--- START ---
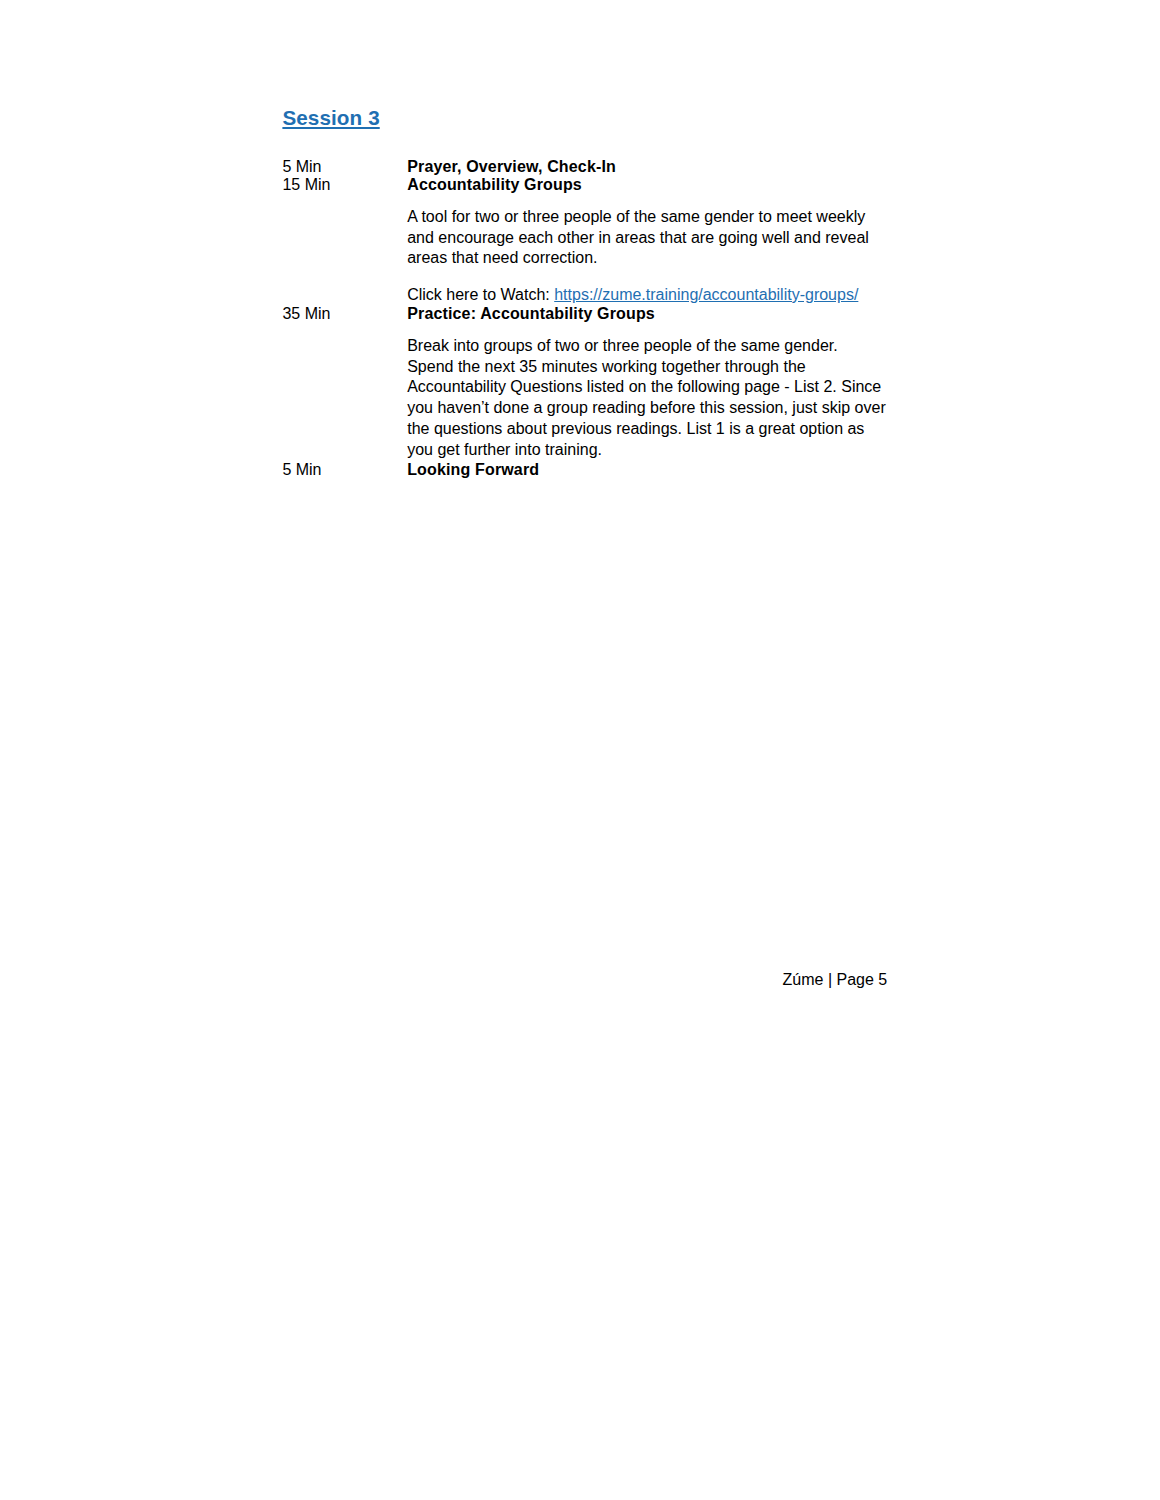Session 3
| 5 Min | Prayer, Overview, Check-In |
| 15 Min | Accountability Groups A tool for two or three people of the same gender to meet weekly and encourage each other in areas that are going well and reveal areas that need correction. Click here to Watch: https://zume.training/accountability-groups/ |
| 35 Min | Practice: Accountability Groups Break into groups of two or three people of the same gender. Spend the next 35 minutes working together through the Accountability Questions listed on the following page - List 2. Since you haven’t done a group reading before this session, just skip over the questions about previous readings. List 1 is a great option as you get further into training. |
| 5 Min | Looking Forward |
Zúme | Page 5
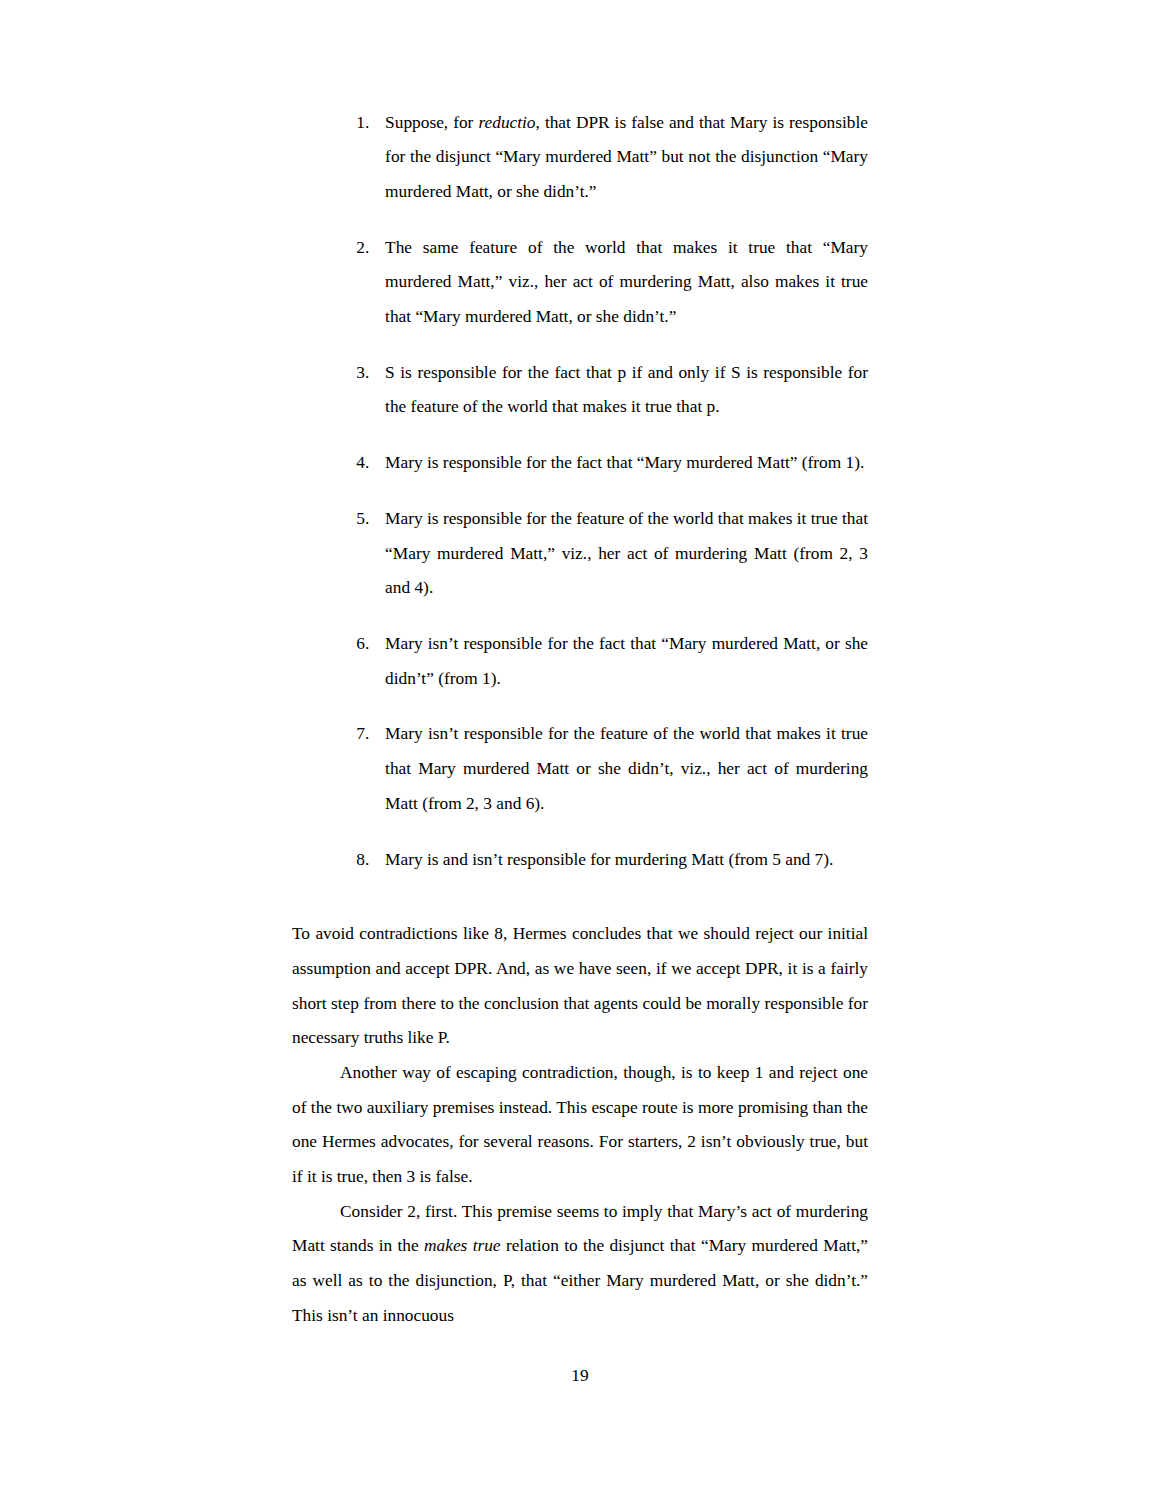Suppose, for reductio, that DPR is false and that Mary is responsible for the disjunct “Mary murdered Matt” but not the disjunction “Mary murdered Matt, or she didn’t.”
The same feature of the world that makes it true that “Mary murdered Matt,” viz., her act of murdering Matt, also makes it true that “Mary murdered Matt, or she didn’t.”
S is responsible for the fact that p if and only if S is responsible for the feature of the world that makes it true that p.
Mary is responsible for the fact that “Mary murdered Matt” (from 1).
Mary is responsible for the feature of the world that makes it true that “Mary murdered Matt,” viz., her act of murdering Matt (from 2, 3 and 4).
Mary isn’t responsible for the fact that “Mary murdered Matt, or she didn’t” (from 1).
Mary isn’t responsible for the feature of the world that makes it true that Mary murdered Matt or she didn’t, viz., her act of murdering Matt (from 2, 3 and 6).
Mary is and isn’t responsible for murdering Matt (from 5 and 7).
To avoid contradictions like 8, Hermes concludes that we should reject our initial assumption and accept DPR. And, as we have seen, if we accept DPR, it is a fairly short step from there to the conclusion that agents could be morally responsible for necessary truths like P.
Another way of escaping contradiction, though, is to keep 1 and reject one of the two auxiliary premises instead. This escape route is more promising than the one Hermes advocates, for several reasons. For starters, 2 isn’t obviously true, but if it is true, then 3 is false.
Consider 2, first. This premise seems to imply that Mary’s act of murdering Matt stands in the makes true relation to the disjunct that “Mary murdered Matt,” as well as to the disjunction, P, that “either Mary murdered Matt, or she didn’t.” This isn’t an innocuous
19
--- END ---
● **TASK GOAL**: I'd like the material repeated word for word, without the pictures it holds.

● **WORKED SOLUTION**:
Session 3
| 5 Min | Prayer, Overview, Check-In |
| 15 Min | Accountability Groups A tool for two or three people of the same gender to meet weekly and encourage each other in areas that are going well and reveal areas that need correction. Click here to Watch: https://zume.training/accountability-groups/ |
| 35 Min | Practice: Accountability Groups Break into groups of two or three people of the same gender. Spend the next 35 minutes working together through the Accountability Questions listed on the following page - List 2. Since you haven’t done a group reading before this session, just skip over the questions about previous readings. List 1 is a great option as you get further into training. |
| 5 Min | Looking Forward |
Zúme | Page 5
Suppose, for reductio, that DPR is false and that Mary is responsible for the disjunct “Mary murdered Matt” but not the disjunction “Mary murdered Matt, or she didn’t.”
The same feature of the world that makes it true that “Mary murdered Matt,” viz., her act of murdering Matt, also makes it true that “Mary murdered Matt, or she didn’t.”
S is responsible for the fact that p if and only if S is responsible for the feature of the world that makes it true that p.
Mary is responsible for the fact that “Mary murdered Matt” (from 1).
Mary is responsible for the feature of the world that makes it true that “Mary murdered Matt,” viz., her act of murdering Matt (from 2, 3 and 4).
Mary isn’t responsible for the fact that “Mary murdered Matt, or she didn’t” (from 1).
Mary isn’t responsible for the feature of the world that makes it true that Mary murdered Matt or she didn’t, viz., her act of murdering Matt (from 2, 3 and 6).
Mary is and isn’t responsible for murdering Matt (from 5 and 7).
To avoid contradictions like 8, Hermes concludes that we should reject our initial assumption and accept DPR. And, as we have seen, if we accept DPR, it is a fairly short step from there to the conclusion that agents could be morally responsible for necessary truths like P.
Another way of escaping contradiction, though, is to keep 1 and reject one of the two auxiliary premises instead. This escape route is more promising than the one Hermes advocates, for several reasons. For starters, 2 isn’t obviously true, but if it is true, then 3 is false.
Consider 2, first. This premise seems to imply that Mary’s act of murdering Matt stands in the makes true relation to the disjunct that “Mary murdered Matt,” as well as to the disjunction, P, that “either Mary murdered Matt, or she didn’t.” This isn’t an innocuous
19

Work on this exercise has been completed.